Bad governance – The problem of bad governance is a “Cypriot” phenomenon just because we do not have the right culture but also the relevant “know-how” and expertise. Furthermore, governance is not only about the Board of Directors and the Senior Management but transcends the whole organization and includes all the stakeholders (government, political system, regulators, employees, customers, suppliers, etc.) So I do not think that the Coop, compared to other organizations (whether private but especially public) was much worse in this regard.

Inability to handle the NPL portfolio – To begin with, the structure of the NPL portfolio of the Coop was much worse than the rest of the commercial banks. It consisted of mainly housing loans or small business loans with the primary residency or commercial property as the collateral. Given the decisions taken by the MPs regarding the protection of the primary residency or commercial property, not a lot could be done for such loans and thus they did not have much value. One tool that was used by other banks to reduce the NPL portfolio – the Debt-to-Asset swap – for their big commercial customers was not really applicable for the Coop case. Furthermore, one could argue that the Debt-to-Asset swap does not really solve the problem as the banks are left with a huge portfolio of real estate assets on their balance sheet which implies that they will need to find ways to handle such a huge asset (i.e. in essence become a real estate company). A detailed analysis in the report of the handling of NPLs in comparison to other banks could have been very informative.

  1. Another theme across the report is the loss of capital that the owner (government) has suffered – around €1.7bn in total. My first argument is that the original estimate was done by PIMCO back in 2012 (for the Coop as well as the other banks) and in the process it proved that the capital estimated at that time was not enough for all banks, not just the Coop. As an example, if we take the case of BoC, the bank recapitalized in 2013 by the money from the uninsured depositors and then again in 2014 (with extra €1bn of capital from foreign investors) and by now even the new shareholders suffer a 70% reduction of their investment (let alone the uninsured depositors that were diluted back in 2014)! The inability to show profitability and consequently the loss of capital is unfortunately an indication of the difficult conditions that our banks had to face post-2013.
  2. One area that I feel should have been handled better by the Management of the Coop is the communication aspect of the privatization process. The way and the speed that the Coop evolved last year took many by surprise. I feel better communication was needed at the time, but on the other hand, let’s not forget the huge withdrawals of deposits that happened during that period that caused a “bank-run” and threatened the survival of the bank. Again, this major problem that the bank faced is only slightly mentioned in this investigation.

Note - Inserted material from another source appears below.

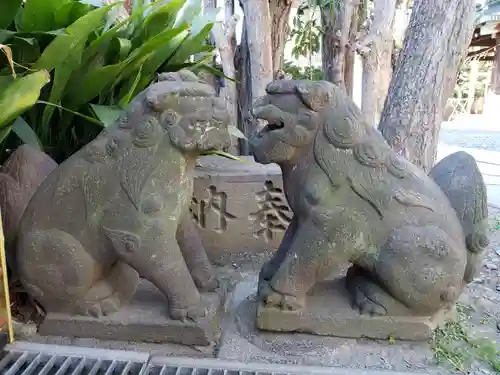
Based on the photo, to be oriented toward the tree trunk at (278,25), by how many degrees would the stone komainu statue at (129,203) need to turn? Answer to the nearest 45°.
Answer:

Concluding with some general comments – a common theme across the report is the incompetence of the Board of Directors and the Senior Management. These are people that took the huge risk of handling a very difficult situation back in 2013, and I am certain that they had the best intentions for the Coop. Mistakes have certainly been made, some things obviously could have been handled better, but in any case the outcome, given the circumstances, is not that awful as is portrayed. We should also not forget that the practice of mergers and acquisitions is prevalent nowadays across the whole of the EU banking sector given the very tough regulatory requirements.  As a good example, just recently it was announced that Germany’s two biggest lenders, Commerzbank and Deutche Bank, are in talks for a potential merger because of the difficulties that both are facing, a merge that threatens 30,000 jobs!

I could have written much more about the report (about the Altamira case, the write-off of loans, the privatization plans) but I do not have the necessary space here. Obviously is very difficult in a few pages to analyze such a lengthy document. In any case, my aim here was to highlight a few of my personal thoughts/criticisms related to its conclusions.

Dr. George Theocharides is an Associate Professor of Finance at CIIM – Cyprus International Institute of Management and the Director of the MSc in Financial Services.